Selecting data types
For efficient treatment of data, you should consider the data types used and the most efficient placement of the variables.
Using efficient data types
The data types you use should be considered carefully, because this can have a large impact on code size and code speed.
Use small and unsigned data types, (
unsigned charandunsigned short) unless your application really requires signed values.Try to avoid 64-bit data types, such as
doubleandlong long.Bitfields with sizes other than 1 bit should be avoided because they will result in inefficient code compared to bit operations.
When using arrays, it is more efficient if the type of the index expression matches the index type of the memory of the array.
Using floating-point types on a microprocessor without a math co-processor is very inefficient, both in terms of code size and execution speed.
Declaring a pointer parameter to point to
constdata might open for better optimizations in the calling function.

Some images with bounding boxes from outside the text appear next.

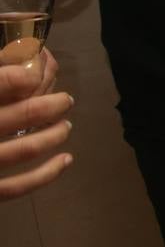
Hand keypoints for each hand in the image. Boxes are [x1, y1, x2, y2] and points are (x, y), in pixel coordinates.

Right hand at [1, 51, 73, 200]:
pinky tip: (66, 159)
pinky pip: (16, 187)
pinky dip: (46, 174)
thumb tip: (21, 59)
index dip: (18, 77)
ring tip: (66, 126)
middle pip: (18, 116)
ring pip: (23, 150)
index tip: (35, 71)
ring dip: (52, 135)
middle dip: (50, 105)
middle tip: (66, 100)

For information about representation of supported data types, pointers, and structures types, see Data representation.
Floating-point types
Using floating-point types on a microprocessor without a math coprocessor is inefficient, both in terms of code size and execution speed. Therefore, you should consider replacing code that uses floating-point operations with code that uses integers, because these are more efficient.
The compiler supports two floating-point formats—32 and 64 bits. The 32-bit floating-point type float is more efficient in terms of code size and execution speed. The 64-bit format double supports higher precision and larger numbers.
In the compiler, the floating-point type float always uses the 32-bit format. The format used by the double floating-point type depends on the setting of the ‑‑double compiler option.
For more information about floating-point types, see Basic data types—floating-point types.
Alignment of elements in a structure
The RL78 microcontroller requires that data in memory must be aligned. Each element in a structure must be aligned according to its specified type requirements. This means that the compiler might need to insert pad bytes to keep the alignment at 2.
There are situations when this can be a problem:
There are external demands, for example, network communication protocols are usually specified in terms of data types with no padding in between
You need to save data memory.
For information about alignment requirements, see Alignment.
Use the #pragma pack directive or the __packed data type attribute for a tighter layout of the structure. The drawback is that each access to an unaligned element in the structure will use more code.
Alternatively, write your own customized functions for packing and unpacking structures. This is a more portable way, which will not produce any more code apart from your functions. The drawback is the need for two views on the structure data—packed and unpacked.
For more information about the #pragma pack directive, see pack.
Anonymous structs and unions
When a structure or union is declared without a name, it becomes anonymous. The effect is that its members will only be seen in the surrounding scope.
Example
In this example, the members in the anonymous union can be accessed, in function F, without explicitly specifying the union name:
struct S
{
char mTag;
union
{
long mL;
float mF;
};
} St;
void F(void)
{
St.mL = 5;
}The member names must be unique in the surrounding scope. Having an anonymous struct or union at file scope, as a global, external, or static variable is also allowed. This could for instance be used for declaring I/O registers, as in this example:
__no_init volatile __sfr
union
{
unsigned char IOPORT;
struct
{
unsigned char way: 1;
unsigned char out: 1;
};
} @ 0xFFF80;
/* The variables are used here. */
void Test(void)
{
IOPORT = 0;
way = 1;
out = 1;
}
This declares an I/O register byte IOPORT at address 0xFFF80. The I/O register has 2 bits declared, way and out. Note that both the inner structure and the outer union are anonymous.
Anonymous structures and unions are implemented in terms of objects named after the first field, with a prefix _A_ to place the name in the implementation part of the namespace. In this example, the anonymous union will be implemented through an object named _A_IOPORT.